In Optical Transport Network (OTN), there is momentum regarding flex modulation and flex line rates. There are different ways to achieve a flex rate. For example, some vendors have created proprietary Optical channel Data Unit Group (ODUG) Super High Order (SHO) wrappers to handle cases of 50G, 100G, 200G, etc. for modem technologies. In ITU-T, there have been discussions about defining OTUCn, a byte interleaved scheme for flexibility in increments of 100G. OTUCn stands for Optical channel Transport Unit Cn where C means 100 and n is a multiplier of 100, e.g. OTUC2 is 200 GB/s, OTUC4 is 400 GB/s, etc. The current ITU-T OTUCn standards are planning on defining a modular (not necessarily flexible) architecture for 100G slices and granularity. The problem is that this architecture does not give enough granularity on next-Gen devices for bandwidth versus performance/reach tradeoffs. It also does not cover some modulation rates (e.g., 8-Quadrature Amplitude Modulation (8QAM) at 150G) that are not aligned to 100G boundaries. Other initiatives have proposals to turn off single or groups of physical, virtual, or logical lanes in a Physical Medium Dependent (PMD) layer to achieve a desired rate. There are some significant implementation and logic complexities when designing a protocol to support multiple different rates at the physical layer.

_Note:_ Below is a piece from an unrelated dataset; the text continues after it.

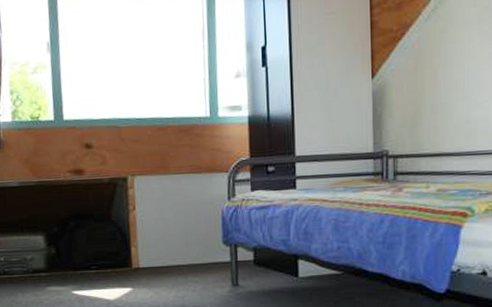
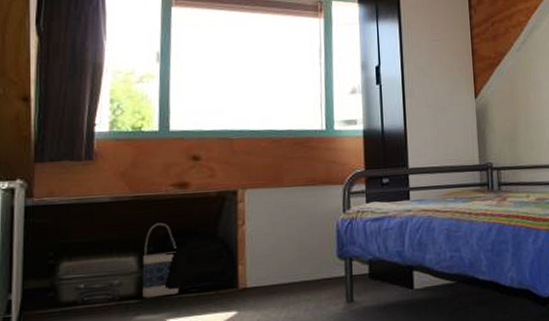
bag: none [49,206,81,272] -> present [142,222,179,298]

This flexible line rate is becoming a hot topic in the industry and recent activities by end users include a desire for sub-100G granularity (25G or 50G). Again, some conventional schemes address flexibility by turning off physical or virtual lanes, but complexity and logic cost is significant. Resizing using lanes scheme is also a challenge. The 25G/50G granularity does not line up well to existing 10G traffic. Also, scaling conventional techniques for mux/mapping rates of 10G up to 500G requires large logic complexity.
As optical transmission systems start approaching the Shannon limit for non-linear noise and demand for increased data rates continues, Digital Signal Processing (DSP)/modem engines can get implemented in parallel devices or multiple engines get integrated to create super-channels with optical or electrical mixing. Low complexity and flexible schemes are needed for inverse multiplexing (“muxing”) and distributing signals across these different channels at the physical layer. To minimize line-side penalties, an equal and symmetrical bandwidth split is required across the multiple engines, and there is high complexity involved to support flexible rate bandwidth splitting. For example, to split 340G across two devices would be 2×170G channels, 930G across three devices would be 3×310G channels, etc.
There are different conventional techniques developed to handle the breakup and inverse muxing of signals across multiple channels. For example, IEEE has defined Link Aggregation Groups (LAG) and ITU has been using Virtual Concatenation (VCAT) type of schemes of standard defined containers Low Order (LO)/High Order (HO) Optical channel Transport Unit-k (OTUk). LAG is a higher layer protocol utilizing smaller-sized channels to carry a super-channel. The protocol is implemented at Layer 2 (Ethernet) and adds huge complexity and memory requirements. It is typically implemented using a Network Processing Unit (NPU) and other types of devices; LAG is not an appropriate approach to be integrated into optical DSP/modem devices. Standard ITU-defined VCAT schemes include grouping smaller sized standard containers, which would be Optical channel Data Unit-2 (ODU2) to get 10G granularity on the line side. There is a large logic complexity to map a signal (i.e. 240G) to nxODU2 (i.e. 24) and then switch and distribute these ODU2 signals across multiple optical DSP/modem devices. The extra mapping complexity can add to wander and decrease network performance.